● **TO-DO ITEM**
Find the lines in the records below that contain "synthesis", and report each of them.

● **SOURCE RECORDS**
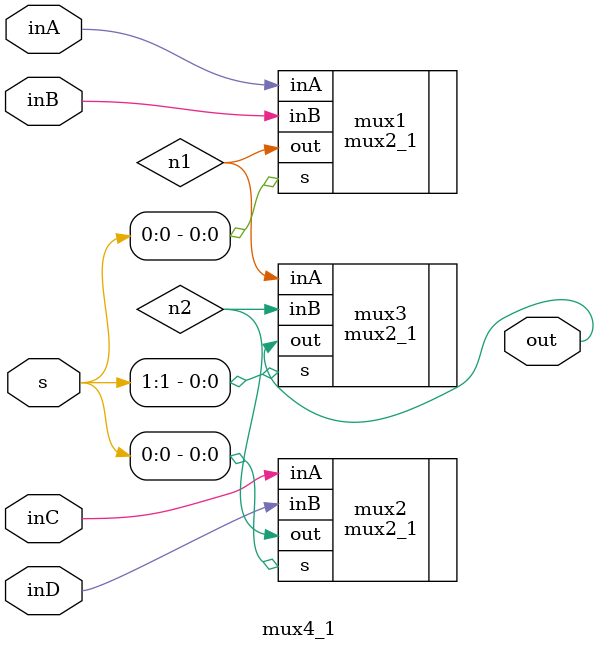
<source format=v>
/*
    CS/ECE 552 Spring '22
    Homework #1, Problem 1

    4-1 mux template
*/
module mux4_1(out, inA, inB, inC, inD, s);
    output       out;
    input        inA, inB, inC, inD;
    input [1:0]  s;

    // YOUR CODE HERE
    wire n1, n2;
    mux2_1 mux1(.out(n1), .inA(inA), .inB(inB), .s(s[0])); //A:00, B:01
    mux2_1 mux2(.out(n2), .inA(inC), .inB(inD), .s(s[0])); //C:10, D:11
    mux2_1 mux3(.out(out), .inA(n1), .inB(n2), .s(s[1]));
      
endmodule

</source>
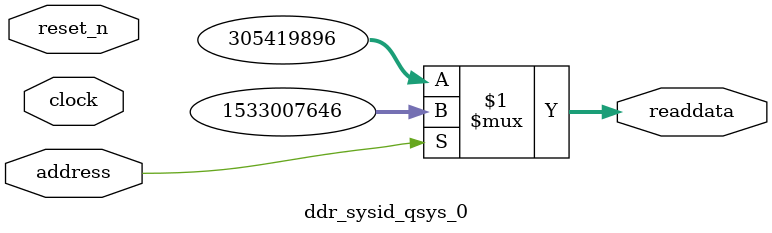
<source format=v>



// synthesis translate_off
`timescale 1ns / 1ps
// synthesis translate_on

// turn off superfluous verilog processor warnings 
// altera message_level Level1 
// altera message_off 10034 10035 10036 10037 10230 10240 10030 

module ddr_sysid_qsys_0 (
               // inputs:
                address,
                clock,
                reset_n,

               // outputs:
                readdata
             )
;

  output  [ 31: 0] readdata;
  input            address;
  input            clock;
  input            reset_n;

  wire    [ 31: 0] readdata;
  //control_slave, which is an e_avalon_slave
  assign readdata = address ? 1533007646 : 305419896;

endmodule



</source>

● **RESPONSE FOR THIS EXERCISE**
// synthesis translate_off
// synthesis translate_on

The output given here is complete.